Por exemplo, no ranking de inovação elaborado pela União Europeia em 2023, a Dinamarca surge na 2ª colocação, a Suécia na 3ª colocação, a Finlândia na 4ª colocação, a Noruega na 8ª colocação e a Islândia na 15ª colocação em um total de 38 países da Europa.
No ranking de competitividade elaborado pelo International Institute for Management Development (IMD) em 2023, a Dinamarca ocupa a 1ª posição, a Suécia a 8ª posição, a Finlândia a 11ª posição, a Noruega a 14ª posição e a Islândia a 16ª posição entre 64 países de todo mundo.

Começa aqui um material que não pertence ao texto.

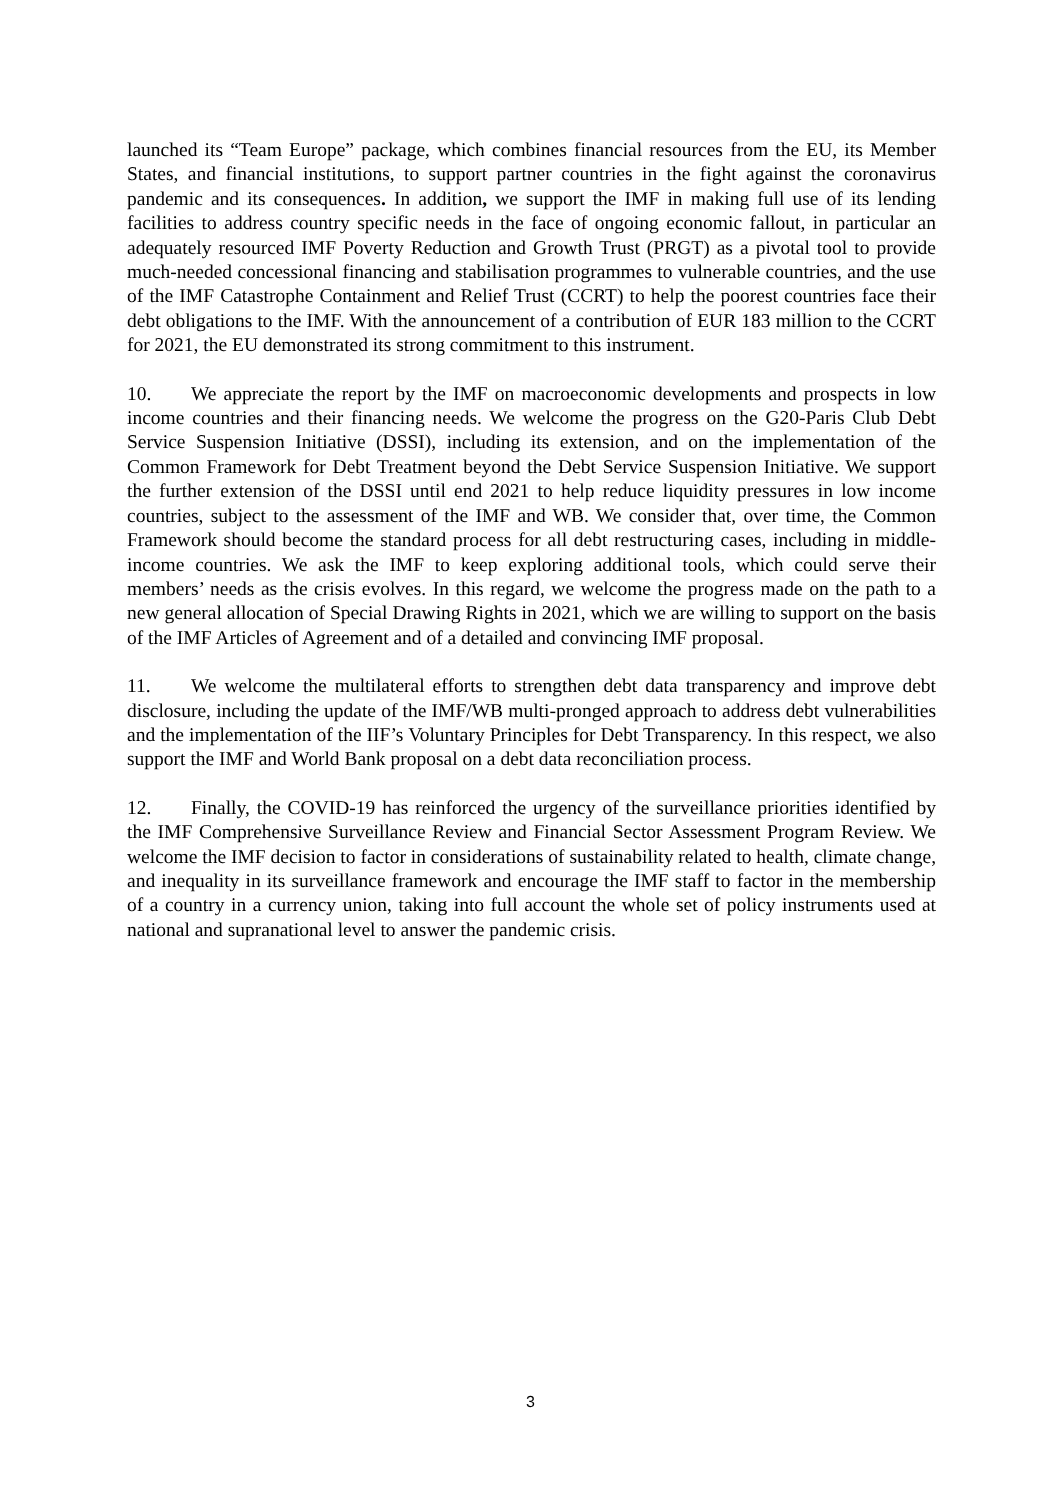launched its “Team Europe” package, which combines financial resources from the EU, its Member States, and financial institutions, to support partner countries in the fight against the coronavirus pandemic and its consequences. In addition, we support the IMF in making full use of its lending facilities to address country specific needs in the face of ongoing economic fallout, in particular an adequately resourced IMF Poverty Reduction and Growth Trust (PRGT) as a pivotal tool to provide much-needed concessional financing and stabilisation programmes to vulnerable countries, and the use of the IMF Catastrophe Containment and Relief Trust (CCRT) to help the poorest countries face their debt obligations to the IMF. With the announcement of a contribution of EUR 183 million to the CCRT for 2021, the EU demonstrated its strong commitment to this instrument.
10. We appreciate the report by the IMF on macroeconomic developments and prospects in low income countries and their financing needs. We welcome the progress on the G20-Paris Club Debt Service Suspension Initiative (DSSI), including its extension, and on the implementation of the Common Framework for Debt Treatment beyond the Debt Service Suspension Initiative. We support the further extension of the DSSI until end 2021 to help reduce liquidity pressures in low income countries, subject to the assessment of the IMF and WB. We consider that, over time, the Common Framework should become the standard process for all debt restructuring cases, including in middle-income countries. We ask the IMF to keep exploring additional tools, which could serve their members’ needs as the crisis evolves. In this regard, we welcome the progress made on the path to a new general allocation of Special Drawing Rights in 2021, which we are willing to support on the basis of the IMF Articles of Agreement and of a detailed and convincing IMF proposal.
11. We welcome the multilateral efforts to strengthen debt data transparency and improve debt disclosure, including the update of the IMF/WB multi-pronged approach to address debt vulnerabilities and the implementation of the IIF’s Voluntary Principles for Debt Transparency. In this respect, we also support the IMF and World Bank proposal on a debt data reconciliation process.
12. Finally, the COVID-19 has reinforced the urgency of the surveillance priorities identified by the IMF Comprehensive Surveillance Review and Financial Sector Assessment Program Review. We welcome the IMF decision to factor in considerations of sustainability related to health, climate change, and inequality in its surveillance framework and encourage the IMF staff to factor in the membership of a country in a currency union, taking into full account the whole set of policy instruments used at national and supranational level to answer the pandemic crisis.
3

No ranking de inovação elaborado pela Organização Mundial de Propriedade Intelectual em 2023, a Suécia aparece na 3ª colocação, a Finlândia na 9ª colocação, a Dinamarca na 10ª colocação, a Islândia na 20ª colocação e a Noruega na 22ª colocação em um total de 132 países de todo mundo.
No ranking de inovação elaborado pela Bloomberg em 2021, a Suécia ocupa a 5ª posição, a Dinamarca a 6ª posição, a Finlândia a 8ª posição, a Noruega a 15ª posição e a Islândia em 23ª posição entre 50 países de todo mundo.
E no ranking de competitividade elaborado pelo Fórum Econômico Mundial em 2019, a Suécia surge na 8ª colocação, a Dinamarca na 10º colocação, a Finlândia na 11º colocação, a Noruega na 17º colocação e a Islândia na 26º colocação em um total de 141 países de todo mundo.
A experiência dos países nórdicos mostra que os Estados de bem-estar social têm muitos papeis no capitalismo contemporâneo, inclusive o de contribuir para o avanço da Quarta Revolução Industrial.
De fato, longe de ser um problema, um peso que prende os países no passado, os Estados de bem-estar social podem ser parte da solução, um motor que impulsiona os países para o futuro.
Paulo José Whitaker Wolf é pós-doutorando em Economia na Universidade Estadual de Campinas (Unicamp).